Die AGRA ist eine Landwirtschaftsausstellung und fand in der ehemaligen DDR in Leipzig Markkleeberg statt. Hier stellten die Hersteller ihre Landmaschinen und verschiedene Arbeitsmittel vor, welche in der Landwirtschaft notwendig waren. Für die Staatsregierung war es ein passender Anlass, um mit ihrer Propaganda die Vorzüge der sozialistischen Landwirtschaft hervorzuheben und die Überlegenheit zur BRD zu demonstrieren. Es gab tatsächlich Produkte, welche das Fachpublikum als eine neue Weiterentwicklung sahen und die Hersteller waren verschiedene Firmen in der DDR. Mit den ausländischen Geschäftsleuten wurden Verträge zum Kauf von Erntemaschinen angeschlossen, welche auch pünktlich geliefert wurden. Die Regierung der DDR nahm auf diesem Weg harte Devisen ein. Das Problem war, diese Maschinen waren nicht auf den Feldern der DDR zu sehen, denn die einheimischen Bauern mussten mit Produkten der zweiten Wahl arbeiten. Ein weiteres Problem waren die fehlenden Ersatzteile und die Bauern mussten improvisieren, um ihre Arbeitsmaschinen am Laufen zu halten. Besonders bei der Aussaat und in der Erntezeit war die eigene Kreativität gefragt. Im westlichen Teil von Deutschland hatten die Bauer keine Ahnung von den Problemen in der DDR. Die Menschen in Westdeutschland glaubten, dass die Arbeitsbedingungen ähnlich gelagert sind. Heute wird das Gelände auch für andere Veranstaltungen genutzt.

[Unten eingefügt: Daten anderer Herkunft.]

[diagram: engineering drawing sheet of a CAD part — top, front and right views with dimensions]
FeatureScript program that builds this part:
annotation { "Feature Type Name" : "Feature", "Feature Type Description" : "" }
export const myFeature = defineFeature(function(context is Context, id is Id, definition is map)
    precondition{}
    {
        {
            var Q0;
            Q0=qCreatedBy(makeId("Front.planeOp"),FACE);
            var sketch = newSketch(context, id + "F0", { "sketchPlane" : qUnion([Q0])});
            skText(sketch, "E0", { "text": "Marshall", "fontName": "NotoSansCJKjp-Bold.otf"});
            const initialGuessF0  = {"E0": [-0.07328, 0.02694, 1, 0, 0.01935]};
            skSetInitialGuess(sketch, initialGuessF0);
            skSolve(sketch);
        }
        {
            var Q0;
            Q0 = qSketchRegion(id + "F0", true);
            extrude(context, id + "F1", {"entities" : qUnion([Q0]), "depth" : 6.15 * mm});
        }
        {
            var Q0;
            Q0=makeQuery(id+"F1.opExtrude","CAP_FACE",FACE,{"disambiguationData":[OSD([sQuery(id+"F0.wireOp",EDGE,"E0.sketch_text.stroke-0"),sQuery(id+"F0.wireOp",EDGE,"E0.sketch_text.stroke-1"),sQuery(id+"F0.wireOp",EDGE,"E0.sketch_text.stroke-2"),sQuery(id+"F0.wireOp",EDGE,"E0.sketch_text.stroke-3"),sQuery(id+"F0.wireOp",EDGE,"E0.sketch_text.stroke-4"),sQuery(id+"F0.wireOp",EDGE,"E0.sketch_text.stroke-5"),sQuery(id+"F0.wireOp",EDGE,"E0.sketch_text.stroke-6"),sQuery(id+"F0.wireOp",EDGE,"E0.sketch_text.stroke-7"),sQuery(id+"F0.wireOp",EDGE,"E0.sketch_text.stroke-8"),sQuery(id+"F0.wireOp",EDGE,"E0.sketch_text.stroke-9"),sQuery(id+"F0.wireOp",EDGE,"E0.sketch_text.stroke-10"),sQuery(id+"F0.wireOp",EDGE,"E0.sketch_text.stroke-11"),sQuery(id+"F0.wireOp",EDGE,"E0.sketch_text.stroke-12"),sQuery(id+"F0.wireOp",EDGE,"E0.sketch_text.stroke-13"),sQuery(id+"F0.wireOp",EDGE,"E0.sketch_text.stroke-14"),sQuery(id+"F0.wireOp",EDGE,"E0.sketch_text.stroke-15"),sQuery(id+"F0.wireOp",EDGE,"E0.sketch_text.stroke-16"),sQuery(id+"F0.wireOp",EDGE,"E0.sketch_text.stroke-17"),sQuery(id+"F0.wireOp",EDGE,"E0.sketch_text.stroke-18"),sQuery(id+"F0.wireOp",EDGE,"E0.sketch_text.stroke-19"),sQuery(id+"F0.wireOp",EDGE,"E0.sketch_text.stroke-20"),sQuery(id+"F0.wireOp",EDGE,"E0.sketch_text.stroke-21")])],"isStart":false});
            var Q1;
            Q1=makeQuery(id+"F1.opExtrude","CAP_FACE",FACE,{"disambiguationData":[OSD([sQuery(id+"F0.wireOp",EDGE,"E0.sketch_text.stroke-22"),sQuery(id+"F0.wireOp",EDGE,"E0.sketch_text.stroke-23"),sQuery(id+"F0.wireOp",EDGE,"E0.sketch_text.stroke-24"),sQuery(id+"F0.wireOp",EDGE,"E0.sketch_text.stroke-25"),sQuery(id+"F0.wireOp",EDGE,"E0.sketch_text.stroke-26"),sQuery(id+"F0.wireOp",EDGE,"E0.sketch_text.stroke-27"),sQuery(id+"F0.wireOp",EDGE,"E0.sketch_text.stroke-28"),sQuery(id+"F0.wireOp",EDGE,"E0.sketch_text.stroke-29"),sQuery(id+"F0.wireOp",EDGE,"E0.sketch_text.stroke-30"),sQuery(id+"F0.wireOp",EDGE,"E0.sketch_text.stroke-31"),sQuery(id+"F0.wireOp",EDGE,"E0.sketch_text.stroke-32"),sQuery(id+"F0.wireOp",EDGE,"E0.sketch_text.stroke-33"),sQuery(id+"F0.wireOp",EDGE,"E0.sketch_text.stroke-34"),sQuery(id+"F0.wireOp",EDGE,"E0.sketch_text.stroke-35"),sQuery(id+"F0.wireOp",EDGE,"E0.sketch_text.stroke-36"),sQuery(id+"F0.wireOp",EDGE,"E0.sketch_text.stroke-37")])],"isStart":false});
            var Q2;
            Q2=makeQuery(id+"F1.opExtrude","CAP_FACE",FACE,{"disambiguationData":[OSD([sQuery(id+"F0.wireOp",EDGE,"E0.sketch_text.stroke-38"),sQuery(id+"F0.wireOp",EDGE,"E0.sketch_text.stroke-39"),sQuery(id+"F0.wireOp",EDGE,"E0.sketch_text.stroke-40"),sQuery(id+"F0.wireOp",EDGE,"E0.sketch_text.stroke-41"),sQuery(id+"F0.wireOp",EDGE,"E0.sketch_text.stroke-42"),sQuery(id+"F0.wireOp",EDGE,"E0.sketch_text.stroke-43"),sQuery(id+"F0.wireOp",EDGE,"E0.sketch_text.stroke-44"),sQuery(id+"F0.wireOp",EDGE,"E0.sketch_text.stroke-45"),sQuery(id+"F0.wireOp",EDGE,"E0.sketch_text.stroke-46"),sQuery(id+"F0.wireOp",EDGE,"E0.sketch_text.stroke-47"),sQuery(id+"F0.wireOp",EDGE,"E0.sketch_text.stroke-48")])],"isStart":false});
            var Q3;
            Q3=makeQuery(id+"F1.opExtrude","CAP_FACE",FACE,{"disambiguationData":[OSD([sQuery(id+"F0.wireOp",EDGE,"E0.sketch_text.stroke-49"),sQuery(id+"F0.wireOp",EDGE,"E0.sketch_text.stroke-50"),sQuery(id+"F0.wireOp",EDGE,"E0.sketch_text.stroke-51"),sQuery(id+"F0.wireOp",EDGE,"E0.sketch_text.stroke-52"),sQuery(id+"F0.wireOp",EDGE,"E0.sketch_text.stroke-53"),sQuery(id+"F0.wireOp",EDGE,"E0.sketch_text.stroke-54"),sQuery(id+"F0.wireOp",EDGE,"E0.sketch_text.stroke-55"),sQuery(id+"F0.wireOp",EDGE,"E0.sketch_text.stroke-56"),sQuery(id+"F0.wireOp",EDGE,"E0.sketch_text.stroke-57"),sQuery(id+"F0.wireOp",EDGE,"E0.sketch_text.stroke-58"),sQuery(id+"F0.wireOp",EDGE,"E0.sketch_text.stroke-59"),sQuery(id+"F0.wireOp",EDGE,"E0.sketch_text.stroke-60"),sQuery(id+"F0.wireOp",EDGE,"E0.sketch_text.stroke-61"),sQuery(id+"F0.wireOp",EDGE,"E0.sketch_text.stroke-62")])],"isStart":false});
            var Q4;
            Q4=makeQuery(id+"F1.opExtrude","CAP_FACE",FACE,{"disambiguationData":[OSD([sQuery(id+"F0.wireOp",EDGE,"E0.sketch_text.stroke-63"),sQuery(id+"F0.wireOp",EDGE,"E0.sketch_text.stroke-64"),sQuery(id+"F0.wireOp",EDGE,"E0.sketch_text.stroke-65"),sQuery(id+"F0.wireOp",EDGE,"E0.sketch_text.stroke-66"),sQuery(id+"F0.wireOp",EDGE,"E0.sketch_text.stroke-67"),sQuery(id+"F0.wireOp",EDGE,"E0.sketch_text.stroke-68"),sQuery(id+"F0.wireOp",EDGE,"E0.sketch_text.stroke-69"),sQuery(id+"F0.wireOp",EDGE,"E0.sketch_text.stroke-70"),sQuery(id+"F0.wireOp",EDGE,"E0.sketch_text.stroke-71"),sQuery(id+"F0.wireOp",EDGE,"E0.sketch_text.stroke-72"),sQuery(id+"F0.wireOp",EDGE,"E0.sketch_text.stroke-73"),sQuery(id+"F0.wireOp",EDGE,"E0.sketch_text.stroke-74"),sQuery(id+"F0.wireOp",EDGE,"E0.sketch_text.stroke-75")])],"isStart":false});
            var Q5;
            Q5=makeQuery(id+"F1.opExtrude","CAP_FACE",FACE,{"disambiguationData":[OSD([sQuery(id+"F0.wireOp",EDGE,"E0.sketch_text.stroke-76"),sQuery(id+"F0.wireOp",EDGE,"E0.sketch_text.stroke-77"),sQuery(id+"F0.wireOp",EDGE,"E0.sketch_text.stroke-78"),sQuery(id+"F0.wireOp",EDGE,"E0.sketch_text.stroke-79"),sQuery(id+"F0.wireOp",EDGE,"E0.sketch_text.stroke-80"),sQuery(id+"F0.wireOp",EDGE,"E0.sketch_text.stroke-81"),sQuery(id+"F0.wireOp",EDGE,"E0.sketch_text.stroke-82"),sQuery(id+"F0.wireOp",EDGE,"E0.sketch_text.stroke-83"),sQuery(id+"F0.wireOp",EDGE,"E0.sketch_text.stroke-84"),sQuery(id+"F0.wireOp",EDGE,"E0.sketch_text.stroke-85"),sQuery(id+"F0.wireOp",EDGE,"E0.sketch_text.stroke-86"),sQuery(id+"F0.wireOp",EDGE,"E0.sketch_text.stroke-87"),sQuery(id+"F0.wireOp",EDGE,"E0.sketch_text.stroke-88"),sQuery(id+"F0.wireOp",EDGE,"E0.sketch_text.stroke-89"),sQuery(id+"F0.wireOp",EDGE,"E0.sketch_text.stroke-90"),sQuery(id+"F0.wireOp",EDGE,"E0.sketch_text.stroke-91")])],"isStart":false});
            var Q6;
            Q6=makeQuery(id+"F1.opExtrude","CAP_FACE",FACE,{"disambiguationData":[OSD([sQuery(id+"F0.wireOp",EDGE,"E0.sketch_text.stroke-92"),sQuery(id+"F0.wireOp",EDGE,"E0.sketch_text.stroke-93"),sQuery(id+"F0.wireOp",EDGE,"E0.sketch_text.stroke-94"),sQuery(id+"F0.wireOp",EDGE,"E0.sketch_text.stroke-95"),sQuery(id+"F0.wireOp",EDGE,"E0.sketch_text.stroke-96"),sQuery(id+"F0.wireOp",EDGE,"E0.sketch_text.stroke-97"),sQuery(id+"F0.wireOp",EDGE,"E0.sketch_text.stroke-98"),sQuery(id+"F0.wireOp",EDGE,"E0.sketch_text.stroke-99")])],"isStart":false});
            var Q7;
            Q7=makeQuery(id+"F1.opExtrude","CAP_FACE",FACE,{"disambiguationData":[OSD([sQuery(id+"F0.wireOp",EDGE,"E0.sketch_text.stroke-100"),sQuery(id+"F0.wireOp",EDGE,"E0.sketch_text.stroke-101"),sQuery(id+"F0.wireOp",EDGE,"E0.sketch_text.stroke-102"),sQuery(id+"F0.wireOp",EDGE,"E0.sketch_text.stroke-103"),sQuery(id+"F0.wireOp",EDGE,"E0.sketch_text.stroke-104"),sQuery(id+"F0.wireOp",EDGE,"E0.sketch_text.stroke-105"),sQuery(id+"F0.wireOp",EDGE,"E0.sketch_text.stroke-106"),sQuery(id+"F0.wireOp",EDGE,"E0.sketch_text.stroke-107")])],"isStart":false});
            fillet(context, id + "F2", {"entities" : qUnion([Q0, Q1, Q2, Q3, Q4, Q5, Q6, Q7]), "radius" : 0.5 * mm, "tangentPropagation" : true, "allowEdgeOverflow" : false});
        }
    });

So wird in regelmäßigen Abständen ein Trödelmarkt durchgeführt. Am Wochenende zu Pfingsten kommt es hier zum Wave-Gotik-Treffen, wo die Besucher aus Deutschland und dem Ausland anreisen. Die Fangemeinde lässt es sich nicht nehmen, ausgelassen zu feiern. In regelmäßigen Abständen wird auf dem Gelände die Agra-Landwirtschaftsausstellung in Mitteldeutschland durchgeführt, wo Besucher aus aller Welt eintreffen.